---------- Document passage ----------
[index] [pictures] [about] [how]

Ocean waves with WebGL

Table of Contents

Overview

After some time at the sea last summer I wanted to build a simulation of ocean waves. The result can be found here: waves.relint.de. (It does not work well on mobile devices yet, but this might be fixed in the future.)

To get an impression, here is a screenshot:

waves.png

The simulation is built in WebGL and JavaScript and the code can be found at mvkma/waves (github) or ~mvkma/waves (sourcehut). The goal of this page is to describe some of the ingredients that went into it without going into too much detail. The main source for the physics part of the simulation is the paper Simulating Ocean Water by Jerry Tessendorf. A lof of help came from an implentation of this paper by David Li here: dli/waves (github). This Shadertoy was also very helpful to understand the different light contributions. I did not know a lot about WebGL and shaders before starting this project and learned most of it from webglfundamentals.org.
---------- Provided material ----------
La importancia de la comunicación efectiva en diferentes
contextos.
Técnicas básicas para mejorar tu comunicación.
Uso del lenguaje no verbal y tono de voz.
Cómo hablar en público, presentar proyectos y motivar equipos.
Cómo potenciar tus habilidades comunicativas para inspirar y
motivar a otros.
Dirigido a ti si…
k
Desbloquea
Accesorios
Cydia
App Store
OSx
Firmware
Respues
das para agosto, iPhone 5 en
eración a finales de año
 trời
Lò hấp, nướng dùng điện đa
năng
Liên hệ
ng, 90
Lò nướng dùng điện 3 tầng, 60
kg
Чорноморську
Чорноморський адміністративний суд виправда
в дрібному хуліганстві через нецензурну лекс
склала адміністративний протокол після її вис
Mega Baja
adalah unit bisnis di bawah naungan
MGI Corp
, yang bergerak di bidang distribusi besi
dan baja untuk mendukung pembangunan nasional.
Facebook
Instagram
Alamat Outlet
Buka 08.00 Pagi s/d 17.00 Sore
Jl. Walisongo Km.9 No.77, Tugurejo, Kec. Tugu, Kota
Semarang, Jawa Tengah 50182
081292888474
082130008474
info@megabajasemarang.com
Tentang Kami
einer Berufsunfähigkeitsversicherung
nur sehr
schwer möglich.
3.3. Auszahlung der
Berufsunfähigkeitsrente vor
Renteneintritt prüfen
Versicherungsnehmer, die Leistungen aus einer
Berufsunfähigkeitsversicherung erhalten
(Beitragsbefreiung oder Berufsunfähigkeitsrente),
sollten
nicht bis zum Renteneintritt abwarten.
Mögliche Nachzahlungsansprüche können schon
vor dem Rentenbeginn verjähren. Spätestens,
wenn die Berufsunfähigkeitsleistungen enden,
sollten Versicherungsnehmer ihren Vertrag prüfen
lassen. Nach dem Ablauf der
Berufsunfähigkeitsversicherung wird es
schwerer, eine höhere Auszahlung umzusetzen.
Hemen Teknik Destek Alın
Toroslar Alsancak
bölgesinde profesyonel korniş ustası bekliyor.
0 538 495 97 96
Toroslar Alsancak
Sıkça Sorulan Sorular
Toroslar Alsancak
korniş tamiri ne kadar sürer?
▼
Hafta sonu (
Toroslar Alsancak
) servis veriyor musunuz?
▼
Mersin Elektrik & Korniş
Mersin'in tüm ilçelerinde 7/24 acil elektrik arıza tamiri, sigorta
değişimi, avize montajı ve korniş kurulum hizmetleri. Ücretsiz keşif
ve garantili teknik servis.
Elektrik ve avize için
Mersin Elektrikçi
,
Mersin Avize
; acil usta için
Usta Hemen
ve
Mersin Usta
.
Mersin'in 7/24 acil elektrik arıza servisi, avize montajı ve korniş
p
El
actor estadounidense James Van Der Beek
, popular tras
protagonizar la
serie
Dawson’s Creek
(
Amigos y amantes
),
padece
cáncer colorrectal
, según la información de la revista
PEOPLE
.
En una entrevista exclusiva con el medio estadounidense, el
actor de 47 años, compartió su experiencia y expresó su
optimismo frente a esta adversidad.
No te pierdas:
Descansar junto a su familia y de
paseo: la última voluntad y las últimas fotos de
----------
▶ [Required work]
[1] Using the ocean waves overview, decide whether each statement agrees with it: (a) the simulation works well on mobile devices; (b) the physics part of the simulation relies mainly on a paper by Jerry Tessendorf; (c) most of the WebGL knowledge used came from webglfundamentals.org. Answer yes or no for each and quote the deciding words.
[2] According to the ocean waves overview, which two technologies is the simulation built in?
[3] List every resource that the ocean waves overview credits as a source of help or learning for the project.
The entries bear no relation to the ocean waves overview.

▶ [Outputs in order]
[1]
(a) No: "It does not work well on mobile devices yet"
(b) Yes: "The main source for the physics part of the simulation is the paper Simulating Ocean Water by Jerry Tessendorf."
(c) Yes: "learned most of it from webglfundamentals.org"

[2] WebGL and JavaScript.

[3]
- The paper Simulating Ocean Water by Jerry Tessendorf
- David Li's implementation of that paper, dli/waves (github)
- A Shadertoy that helped with understanding the different light contributions
- webglfundamentals.org